Конечно, и от толстовства в нем (если оно когда-нибудь было) ничего не осталось. Вообще я думаю, что толстовство как духовная сила может существовать только как сила противоборствующая — как отрицание церкви, как образец религии бесцерковной. Оно живет и дышит только в споре (и только в ссоре). С кем же ссориться толстовцу и с кем спорить в кальвинистской Женеве?
…Тут я должен остановиться и сказать о том, о чем давно уже откладывал разговор.
Не один раз упоминал я в этих заметках о католических храмах, о том, как я молился там, о трепете, который охватывает меня, когда я вхожу даже в пустой костел, и ни разу не сказал о храме протестантском…
Да, и там я испытываю душевное волнение, и там чувствую присутствие благодати, но сказать вслед за Тютчевым, что «лютеран люблю богослуженье», я не могу.
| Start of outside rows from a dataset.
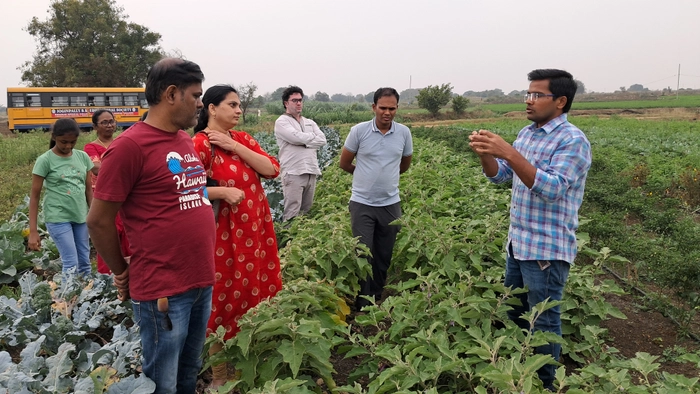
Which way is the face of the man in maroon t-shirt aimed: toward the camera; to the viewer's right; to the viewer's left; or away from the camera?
to the viewer's right

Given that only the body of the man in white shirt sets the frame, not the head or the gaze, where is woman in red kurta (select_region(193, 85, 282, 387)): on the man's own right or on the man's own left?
on the man's own right

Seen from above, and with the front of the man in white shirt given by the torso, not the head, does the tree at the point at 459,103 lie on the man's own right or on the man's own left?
on the man's own left

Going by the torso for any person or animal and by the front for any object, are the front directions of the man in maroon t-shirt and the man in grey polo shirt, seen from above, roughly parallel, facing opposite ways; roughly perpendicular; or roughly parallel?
roughly perpendicular

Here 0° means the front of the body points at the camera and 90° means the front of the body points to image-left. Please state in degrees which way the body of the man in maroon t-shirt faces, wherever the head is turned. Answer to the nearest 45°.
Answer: approximately 315°

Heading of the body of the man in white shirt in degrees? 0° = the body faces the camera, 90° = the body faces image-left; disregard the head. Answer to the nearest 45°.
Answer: approximately 315°

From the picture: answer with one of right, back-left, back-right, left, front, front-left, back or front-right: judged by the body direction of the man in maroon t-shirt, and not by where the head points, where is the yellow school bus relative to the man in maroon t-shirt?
back-left

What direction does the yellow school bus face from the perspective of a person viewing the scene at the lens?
facing to the right of the viewer

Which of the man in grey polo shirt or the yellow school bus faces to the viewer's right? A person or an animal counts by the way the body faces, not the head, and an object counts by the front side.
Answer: the yellow school bus

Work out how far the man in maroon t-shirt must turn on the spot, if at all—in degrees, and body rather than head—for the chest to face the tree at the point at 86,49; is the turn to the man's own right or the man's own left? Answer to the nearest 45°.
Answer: approximately 135° to the man's own left

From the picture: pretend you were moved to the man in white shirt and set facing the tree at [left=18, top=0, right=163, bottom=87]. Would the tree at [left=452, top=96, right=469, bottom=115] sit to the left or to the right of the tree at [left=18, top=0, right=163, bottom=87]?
right
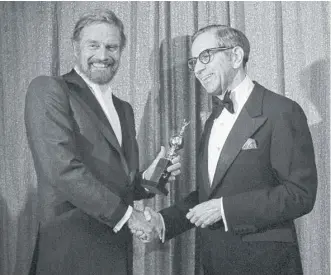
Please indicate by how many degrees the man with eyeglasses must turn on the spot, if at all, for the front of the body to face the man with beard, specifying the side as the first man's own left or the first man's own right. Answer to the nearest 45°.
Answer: approximately 45° to the first man's own right

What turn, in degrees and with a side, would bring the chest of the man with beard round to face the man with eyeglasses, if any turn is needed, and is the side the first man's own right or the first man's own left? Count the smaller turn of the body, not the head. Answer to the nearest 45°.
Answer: approximately 45° to the first man's own left

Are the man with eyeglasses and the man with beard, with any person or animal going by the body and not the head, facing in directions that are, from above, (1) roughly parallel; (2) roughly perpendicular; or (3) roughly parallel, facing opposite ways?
roughly perpendicular

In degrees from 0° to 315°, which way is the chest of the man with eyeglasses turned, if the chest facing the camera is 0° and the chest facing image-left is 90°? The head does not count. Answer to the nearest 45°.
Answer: approximately 45°
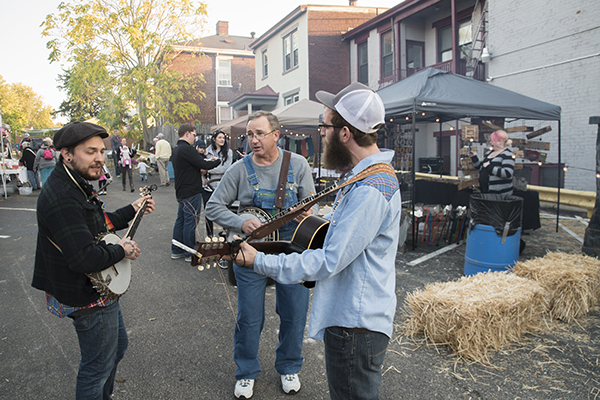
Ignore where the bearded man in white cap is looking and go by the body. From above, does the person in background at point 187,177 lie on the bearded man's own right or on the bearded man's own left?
on the bearded man's own right

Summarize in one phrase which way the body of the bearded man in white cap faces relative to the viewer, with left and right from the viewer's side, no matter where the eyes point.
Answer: facing to the left of the viewer

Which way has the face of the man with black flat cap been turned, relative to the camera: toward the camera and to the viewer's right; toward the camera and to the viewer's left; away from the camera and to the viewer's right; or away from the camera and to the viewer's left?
toward the camera and to the viewer's right

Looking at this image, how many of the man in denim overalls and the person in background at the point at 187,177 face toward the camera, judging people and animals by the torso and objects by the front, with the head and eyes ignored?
1

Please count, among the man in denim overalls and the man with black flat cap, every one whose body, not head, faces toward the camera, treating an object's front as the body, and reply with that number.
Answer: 1

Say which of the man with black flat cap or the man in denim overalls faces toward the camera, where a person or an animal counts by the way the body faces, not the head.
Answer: the man in denim overalls

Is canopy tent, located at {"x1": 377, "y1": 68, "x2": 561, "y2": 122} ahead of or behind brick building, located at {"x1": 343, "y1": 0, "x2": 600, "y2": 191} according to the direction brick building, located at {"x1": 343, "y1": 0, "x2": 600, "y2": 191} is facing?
ahead

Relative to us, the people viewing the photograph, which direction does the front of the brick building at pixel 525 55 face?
facing the viewer and to the left of the viewer

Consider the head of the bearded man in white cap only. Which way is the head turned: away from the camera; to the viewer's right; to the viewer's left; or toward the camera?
to the viewer's left

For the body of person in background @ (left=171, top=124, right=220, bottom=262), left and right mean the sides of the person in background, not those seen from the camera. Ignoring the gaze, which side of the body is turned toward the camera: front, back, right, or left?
right

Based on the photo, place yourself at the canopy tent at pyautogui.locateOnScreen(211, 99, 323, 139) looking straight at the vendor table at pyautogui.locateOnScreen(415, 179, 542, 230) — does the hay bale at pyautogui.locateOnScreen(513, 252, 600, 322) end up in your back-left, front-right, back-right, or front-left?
front-right

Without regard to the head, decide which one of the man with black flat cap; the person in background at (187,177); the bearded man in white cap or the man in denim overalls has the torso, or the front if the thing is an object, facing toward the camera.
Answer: the man in denim overalls

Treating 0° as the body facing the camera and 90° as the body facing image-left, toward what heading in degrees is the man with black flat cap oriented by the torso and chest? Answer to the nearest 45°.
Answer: approximately 270°

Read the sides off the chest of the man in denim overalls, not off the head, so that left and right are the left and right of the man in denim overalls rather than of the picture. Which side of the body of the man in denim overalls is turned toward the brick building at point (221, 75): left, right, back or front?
back
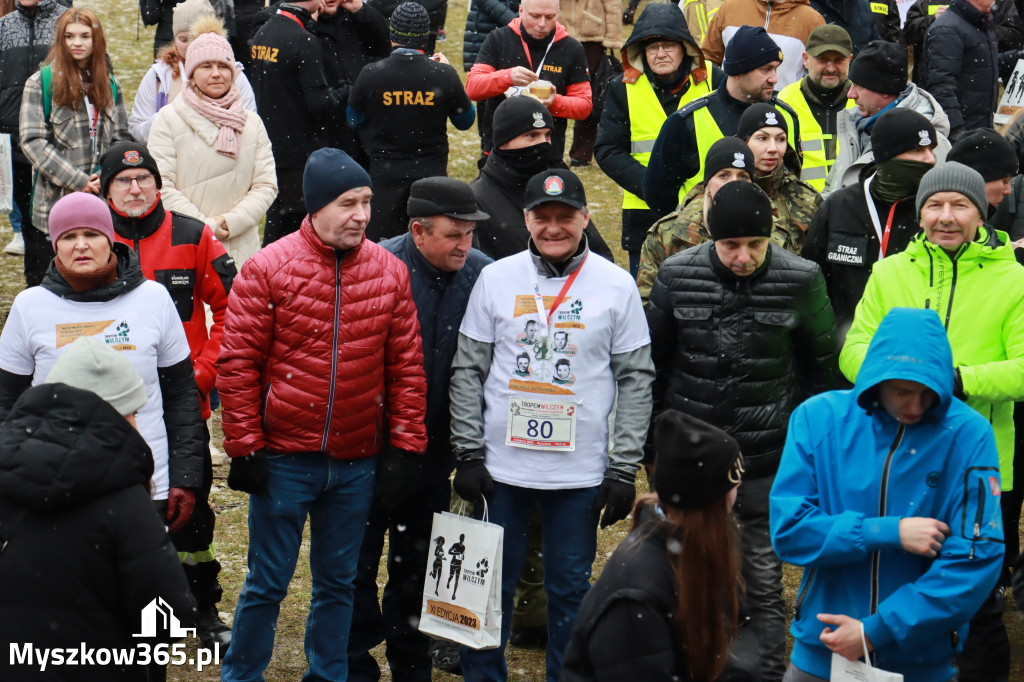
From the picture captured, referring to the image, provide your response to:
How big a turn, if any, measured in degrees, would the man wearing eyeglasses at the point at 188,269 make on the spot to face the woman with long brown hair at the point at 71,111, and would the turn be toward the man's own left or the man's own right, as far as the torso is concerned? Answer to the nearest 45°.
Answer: approximately 180°

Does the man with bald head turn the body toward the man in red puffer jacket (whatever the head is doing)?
yes

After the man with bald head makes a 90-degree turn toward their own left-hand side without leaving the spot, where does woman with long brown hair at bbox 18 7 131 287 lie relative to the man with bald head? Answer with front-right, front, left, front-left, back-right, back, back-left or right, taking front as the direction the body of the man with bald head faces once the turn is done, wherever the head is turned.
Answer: back-right

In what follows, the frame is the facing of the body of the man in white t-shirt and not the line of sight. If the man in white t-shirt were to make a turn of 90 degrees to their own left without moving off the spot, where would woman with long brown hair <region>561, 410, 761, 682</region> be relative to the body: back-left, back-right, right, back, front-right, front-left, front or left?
right

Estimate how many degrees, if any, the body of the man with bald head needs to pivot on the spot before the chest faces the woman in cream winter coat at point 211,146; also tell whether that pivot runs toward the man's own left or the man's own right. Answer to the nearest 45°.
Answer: approximately 45° to the man's own right

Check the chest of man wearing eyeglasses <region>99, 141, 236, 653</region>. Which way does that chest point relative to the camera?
toward the camera

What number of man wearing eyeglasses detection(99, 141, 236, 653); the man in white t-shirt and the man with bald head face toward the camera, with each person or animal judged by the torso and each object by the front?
3

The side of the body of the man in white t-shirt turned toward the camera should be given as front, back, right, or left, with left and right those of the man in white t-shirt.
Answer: front

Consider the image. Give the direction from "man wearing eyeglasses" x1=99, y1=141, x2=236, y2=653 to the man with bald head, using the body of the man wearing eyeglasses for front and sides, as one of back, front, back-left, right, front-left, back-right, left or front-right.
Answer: back-left

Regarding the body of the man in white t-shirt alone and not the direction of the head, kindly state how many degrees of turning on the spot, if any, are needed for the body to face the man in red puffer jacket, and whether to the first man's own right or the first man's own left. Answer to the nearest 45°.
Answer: approximately 90° to the first man's own right
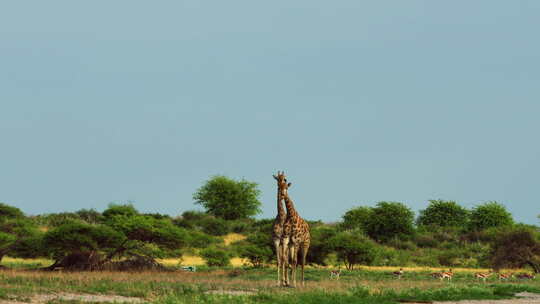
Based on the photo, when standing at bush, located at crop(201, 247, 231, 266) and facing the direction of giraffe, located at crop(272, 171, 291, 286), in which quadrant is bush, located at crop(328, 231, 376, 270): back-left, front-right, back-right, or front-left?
front-left

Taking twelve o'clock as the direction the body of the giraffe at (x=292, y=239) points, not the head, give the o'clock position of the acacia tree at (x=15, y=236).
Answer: The acacia tree is roughly at 3 o'clock from the giraffe.

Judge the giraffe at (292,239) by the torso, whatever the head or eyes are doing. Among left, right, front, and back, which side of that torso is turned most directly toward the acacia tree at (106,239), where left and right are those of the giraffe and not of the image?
right

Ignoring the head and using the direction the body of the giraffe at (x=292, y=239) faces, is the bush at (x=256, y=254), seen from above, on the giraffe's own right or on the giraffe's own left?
on the giraffe's own right

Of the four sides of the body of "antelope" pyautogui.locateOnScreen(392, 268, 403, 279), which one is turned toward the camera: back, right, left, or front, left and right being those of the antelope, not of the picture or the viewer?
right

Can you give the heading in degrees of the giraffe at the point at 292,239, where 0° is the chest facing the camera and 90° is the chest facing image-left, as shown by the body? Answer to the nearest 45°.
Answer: approximately 45°
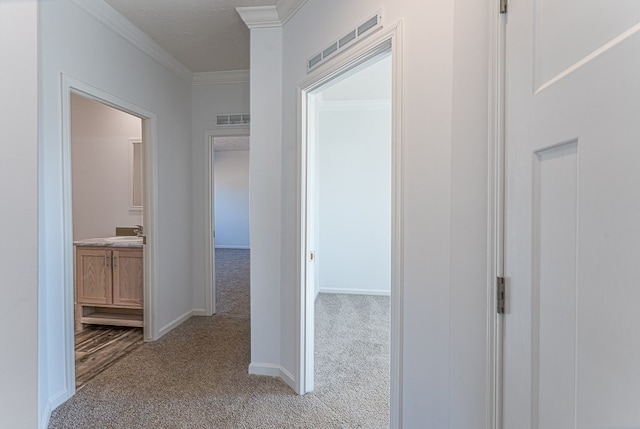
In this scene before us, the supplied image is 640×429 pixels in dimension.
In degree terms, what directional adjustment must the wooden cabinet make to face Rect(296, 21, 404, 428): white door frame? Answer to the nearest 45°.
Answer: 0° — it already faces it

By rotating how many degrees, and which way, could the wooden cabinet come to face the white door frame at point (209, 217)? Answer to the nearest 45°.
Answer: approximately 90° to its left

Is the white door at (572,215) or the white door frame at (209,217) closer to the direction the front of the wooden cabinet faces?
the white door

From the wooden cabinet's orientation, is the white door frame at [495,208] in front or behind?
in front

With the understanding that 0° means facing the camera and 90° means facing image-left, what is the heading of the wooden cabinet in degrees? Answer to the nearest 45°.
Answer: approximately 0°

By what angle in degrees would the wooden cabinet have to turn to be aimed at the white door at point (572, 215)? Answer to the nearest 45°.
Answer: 0° — it already faces it
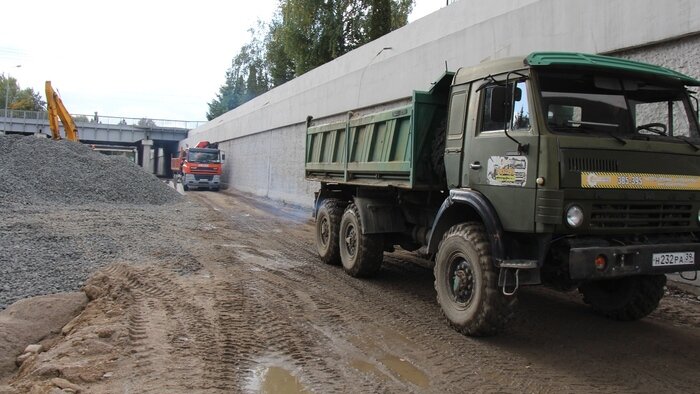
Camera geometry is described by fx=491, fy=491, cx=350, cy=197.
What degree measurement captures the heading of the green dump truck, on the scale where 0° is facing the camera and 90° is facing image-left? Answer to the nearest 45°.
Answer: approximately 315°

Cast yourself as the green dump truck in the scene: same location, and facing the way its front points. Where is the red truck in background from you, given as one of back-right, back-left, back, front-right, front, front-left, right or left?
back

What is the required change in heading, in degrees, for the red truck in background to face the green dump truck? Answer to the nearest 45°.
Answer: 0° — it already faces it

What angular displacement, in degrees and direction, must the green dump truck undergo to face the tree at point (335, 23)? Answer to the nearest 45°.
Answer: approximately 180°

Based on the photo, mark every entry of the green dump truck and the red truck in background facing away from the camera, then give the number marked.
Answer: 0

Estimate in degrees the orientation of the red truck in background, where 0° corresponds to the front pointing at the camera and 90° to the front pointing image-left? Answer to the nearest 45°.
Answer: approximately 0°

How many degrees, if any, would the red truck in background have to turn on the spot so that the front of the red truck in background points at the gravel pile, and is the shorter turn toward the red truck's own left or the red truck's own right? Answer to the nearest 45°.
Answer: approximately 45° to the red truck's own right

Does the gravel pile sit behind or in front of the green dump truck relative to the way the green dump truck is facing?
behind
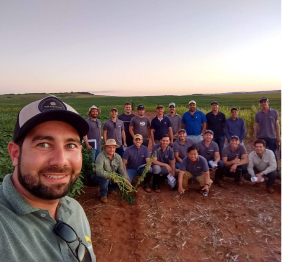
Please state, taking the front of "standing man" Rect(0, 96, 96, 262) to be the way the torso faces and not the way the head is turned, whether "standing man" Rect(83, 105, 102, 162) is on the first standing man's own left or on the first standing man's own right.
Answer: on the first standing man's own left

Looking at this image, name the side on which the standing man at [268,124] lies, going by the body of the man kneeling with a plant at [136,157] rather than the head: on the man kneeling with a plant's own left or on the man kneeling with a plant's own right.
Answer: on the man kneeling with a plant's own left

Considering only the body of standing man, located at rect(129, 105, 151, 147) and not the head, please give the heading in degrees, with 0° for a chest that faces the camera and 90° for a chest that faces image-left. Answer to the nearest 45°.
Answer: approximately 0°

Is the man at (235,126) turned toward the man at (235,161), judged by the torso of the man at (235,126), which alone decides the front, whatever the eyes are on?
yes

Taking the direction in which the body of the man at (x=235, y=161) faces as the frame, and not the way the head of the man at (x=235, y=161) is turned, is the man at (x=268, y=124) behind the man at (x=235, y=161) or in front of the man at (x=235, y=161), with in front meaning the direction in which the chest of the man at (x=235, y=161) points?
behind
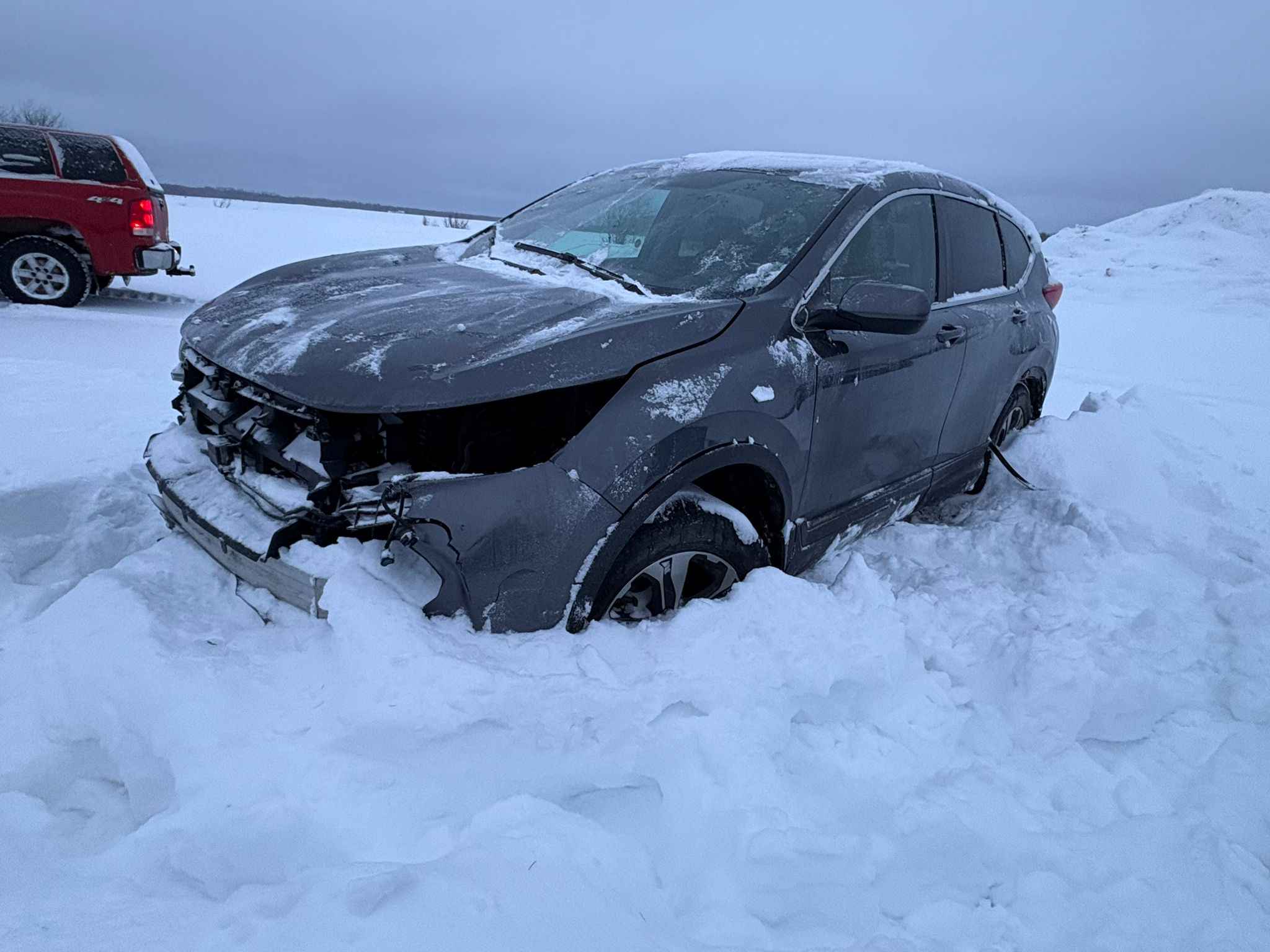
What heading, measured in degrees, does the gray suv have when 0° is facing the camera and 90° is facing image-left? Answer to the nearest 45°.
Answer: approximately 45°

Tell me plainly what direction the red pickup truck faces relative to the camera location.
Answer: facing to the left of the viewer
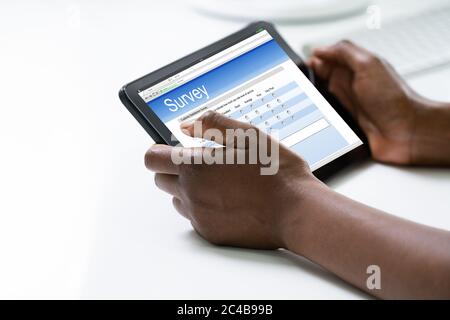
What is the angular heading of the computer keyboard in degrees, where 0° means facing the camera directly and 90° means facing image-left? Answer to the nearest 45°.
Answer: approximately 315°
Возможно, я сравнительно редко бывал на лютеранской службе — никогда не стоял (не сидел) ее до конца и потому не могу достойно оценить «обряд их строгий, важный и простой»… Но ведь и в костел я много раз заходил — и до, и после мессы, и совсем ненадолго во время мессы…
Пытаюсь понять, в чем дело. Когда мне случается попасть в город, где имеются и кирхи и костелы, — например, в Берлин, где лютеранских кирх значительно больше, чем костелов, — я в первую очередь все-таки ищу храм католический.
Не в том же дело, что «голые стены», что «дом их пуст и гол стоит»… Чего-то нет в этих стенах, чего-то мало. Боюсь, что не точно, не к месту употребил Ф. И. Тютчев слово «люблю»… Понимает, признает, уважает, даже принимает, но если «люблю», то как можно было сказать, что «в последний раз вы молитесь теперь»!..
Все хочу найти ответ, объяснение.
Может быть, поможет все-таки тот же Тютчев? Что имел он в виду, говоря о «строгости» обряда? Отсутствие экстаза, расписанность, чинность не только богослужения, но и самой молитвы?
Повторяю: мне сравнительно редко приходилось бывать в кирхах. Первый раз было это, если не ошибаюсь, в Петергофе. Привела нас, маленьких, в тамошнюю кирху наша бонна, прибалтийская немка Эрна Федоровна. Ничто не запомнилось. Да и что может запомниться в «пустом и голом доме», где нет ничего, кроме «пустых и голых стен»?
И другие наши бонны были протестантками. Молились они, на наш детский взгляд, странно: после обеда клали на стол руки — ладошка на ладошку, несколько секунд молчали и поднимались… Что-то вроде легкой гимнастики. Никаких внешних проявлений общения с Богом, никаких слов, ни малейшего выражения экстаза. Наша мама, да и сам я часами простаивали в церквах, молились и дома, опускались на колени, шептали или вслух произносили — как изученные, так и свои, из сердца идущие слова молитвы… А тут всё внутри.
Некоторый подъем, экстаз проявляется в хоровом пении, когда, поднявшись над своими длинными партами, поют все молящиеся, вся кирха. Или на кладбище, когда совершают похоронные обряды. Я сказал: некоторый экстаз. Да, очень все-таки сдержанный.
Но душа рвется — к Богу, ищет своих путей к Нему…
В той же чинной европейской Женеве, где проживает в хмельной тоске Н. П. Бирюков, где милая пожилая дама по имени Ксения Александровна торгует свечками в храме Воздвиженья креста Господня, в том городе мне запомнился еще один человек, молоденькая девушка, почти девочка.
Есть там в центре города, в парке — памятник Жану Кальвину. Гранитный барельеф, если память не изменяет… Так вот, когда мы там были, обозревали эту женевскую достопамятность, напротив памятника, лицом к нему прямо на зеленом газоне сидела, сложив по-турецки ноги, девушка лет шестнадцати-семнадцати, в синих джинсах. На коленях у нее лежала большая раскрытая книга — Библия, и девушка читала ее. Наши спутники вели себя не весьма пристойно, столпились около этой девушки, заглядывали в книгу, — она ни разу не подняла на них глаз. Перевернула страницу и читала дальше. И когда минут двадцать спустя мы возвращались тем же путем к выходу, девушка сидела в той же позе, углубясь в книгу.